Consigne =
Recopiez fidèlement un passage du témoignage de la convoyeuse de l'air : partez des mots "Témoignage d’une convoyeuse" et arrêtez-vous après "des troupes allemandes.".

Texte à lire =

Blog d'un ancien sous officier d'active du 4e RH de 1956 à fin 1959. ce blog est un blog qui cherche à regrouper les anciens de ce régiment de la guerre d'Algérie à ceux à nos jours jusqu'en 2011. bienvenue à tous!

Lutte pour la vie ! et les BMC.

Lutte pour la vie.

Témoignage d’une convoyeuse de l’air à Dien  Bien Phu, (Les filles des BMC avaient été évacuées dès le début de la bataille, en tant qu’auxiliaires civiles de l’armée) devenue une opposante aux BMC.

 

Nous étions à Compiègne ("le camp de la mort lente"), dans une prison de femmes, uniquement juives, sauf moi.

J'ai compris plus tard qu'on avait été considérées par les Allemands comme les B.M.C. des troupes allemandes.

Nous étions nombreuses, complètement à part, la baraque était toute propre, toute blanche, et il y avait des infirmières qui s'occupaient de nous. C'était clair et net. Ils ont pris les plus jeunes et les plus avenantes. Toutes les filles mariées, le plus souvent, se laissaient faire et me reprochaient de ne pas en faire autant : "Au moins quand ils font cela, ils ne font pas autre chose" disaient-elles. Moi je rouspétais, je me défendais contre les assauts des Allemands : j'étais punie tout le temps, dès que j'avais refusé un gars. Aussi ai-je été mise assez rapidement en cellule, enfermée à part.

C'est ainsi que j'ai découvert "l'amour" d'une façon un peu curieuse.

J'ai eu beaucoup de mal par la suite à me réinsérer dans une vie normale sur ce plan-là... Il faut croire que je devais être très équilibrée psychologiquement. C'est assez bouleversant. Je ne pouvais plus danser, embrasser un gars, c'était impossible. Quand un type qui était gentil, me prenait par la taille, je sursautais et je m'éloignais. Il a fallu beaucoup d'amour pour qu'un homme arrive à me faire perdre toutes ces inhibitions.

Et je me suis trouvée au Vietnam devant une armée en guerre, en campagne, victorieuse d'une certaine façon qui faisait de même. Je ne crois pas y avoir pensé sur le coup, mais cela a dû certainement agir.

4. Avez-vous posé le problème des B.M.C. dans l'armée ?

Textes sources de documents mis en forme =
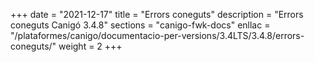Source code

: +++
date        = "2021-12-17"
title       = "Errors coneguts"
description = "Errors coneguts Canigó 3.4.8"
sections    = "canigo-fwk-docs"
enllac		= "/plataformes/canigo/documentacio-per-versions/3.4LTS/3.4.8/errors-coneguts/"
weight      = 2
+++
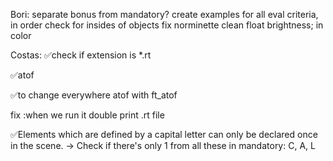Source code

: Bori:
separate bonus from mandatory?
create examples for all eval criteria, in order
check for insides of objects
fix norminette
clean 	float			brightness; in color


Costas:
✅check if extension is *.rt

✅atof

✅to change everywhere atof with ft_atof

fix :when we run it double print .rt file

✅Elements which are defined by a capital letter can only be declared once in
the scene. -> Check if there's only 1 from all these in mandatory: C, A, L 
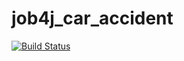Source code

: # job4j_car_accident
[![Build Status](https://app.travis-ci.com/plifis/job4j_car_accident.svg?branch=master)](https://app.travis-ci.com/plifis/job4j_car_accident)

* * *

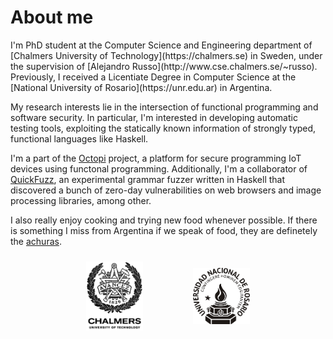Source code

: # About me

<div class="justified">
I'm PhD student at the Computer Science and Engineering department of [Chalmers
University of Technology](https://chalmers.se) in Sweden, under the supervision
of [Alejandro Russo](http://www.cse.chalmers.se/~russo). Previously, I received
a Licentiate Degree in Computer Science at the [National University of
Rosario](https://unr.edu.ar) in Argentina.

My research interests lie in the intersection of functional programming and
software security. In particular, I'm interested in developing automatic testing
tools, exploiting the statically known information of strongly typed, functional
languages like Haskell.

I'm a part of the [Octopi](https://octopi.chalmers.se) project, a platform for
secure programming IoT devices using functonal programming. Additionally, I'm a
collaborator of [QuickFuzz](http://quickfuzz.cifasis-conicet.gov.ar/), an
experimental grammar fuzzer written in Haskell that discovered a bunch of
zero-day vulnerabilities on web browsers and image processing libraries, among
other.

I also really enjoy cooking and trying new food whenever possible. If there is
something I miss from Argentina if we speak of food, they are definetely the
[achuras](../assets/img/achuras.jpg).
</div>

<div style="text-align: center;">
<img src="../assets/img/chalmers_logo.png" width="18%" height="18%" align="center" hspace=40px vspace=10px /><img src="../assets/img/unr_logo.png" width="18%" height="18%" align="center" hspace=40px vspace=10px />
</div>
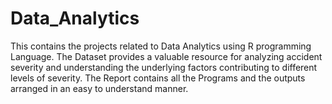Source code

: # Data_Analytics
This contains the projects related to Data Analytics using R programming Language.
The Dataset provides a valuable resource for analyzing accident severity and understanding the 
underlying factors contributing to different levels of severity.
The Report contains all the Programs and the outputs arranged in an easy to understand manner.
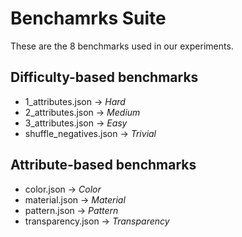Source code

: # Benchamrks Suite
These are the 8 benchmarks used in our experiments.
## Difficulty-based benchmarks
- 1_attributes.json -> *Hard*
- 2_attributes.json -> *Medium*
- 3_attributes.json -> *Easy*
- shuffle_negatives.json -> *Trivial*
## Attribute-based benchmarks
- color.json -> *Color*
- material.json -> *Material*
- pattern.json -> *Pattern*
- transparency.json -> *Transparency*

* * *

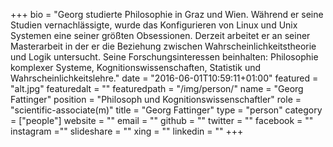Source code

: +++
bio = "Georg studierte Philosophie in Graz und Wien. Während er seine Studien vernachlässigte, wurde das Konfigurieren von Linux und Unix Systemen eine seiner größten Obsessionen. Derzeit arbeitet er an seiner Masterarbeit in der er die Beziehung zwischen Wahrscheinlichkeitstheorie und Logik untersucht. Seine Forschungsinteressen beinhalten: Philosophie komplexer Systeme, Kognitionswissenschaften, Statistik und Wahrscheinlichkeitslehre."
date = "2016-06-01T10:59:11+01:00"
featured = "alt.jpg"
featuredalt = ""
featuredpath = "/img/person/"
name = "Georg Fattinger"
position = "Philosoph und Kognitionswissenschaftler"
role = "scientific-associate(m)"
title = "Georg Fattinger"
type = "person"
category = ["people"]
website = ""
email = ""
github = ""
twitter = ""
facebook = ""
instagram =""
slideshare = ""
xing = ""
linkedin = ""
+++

Résultat =
Témoignage d’une convoyeuse de l’air à Dien  Bien Phu, (Les filles des BMC avaient été évacuées dès le début de la bataille, en tant qu’auxiliaires civiles de l’armée) devenue une opposante aux BMC.

 

Nous étions à Compiègne ("le camp de la mort lente"), dans une prison de femmes, uniquement juives, sauf moi.

J'ai compris plus tard qu'on avait été considérées par les Allemands comme les B.M.C. des troupes allemandes.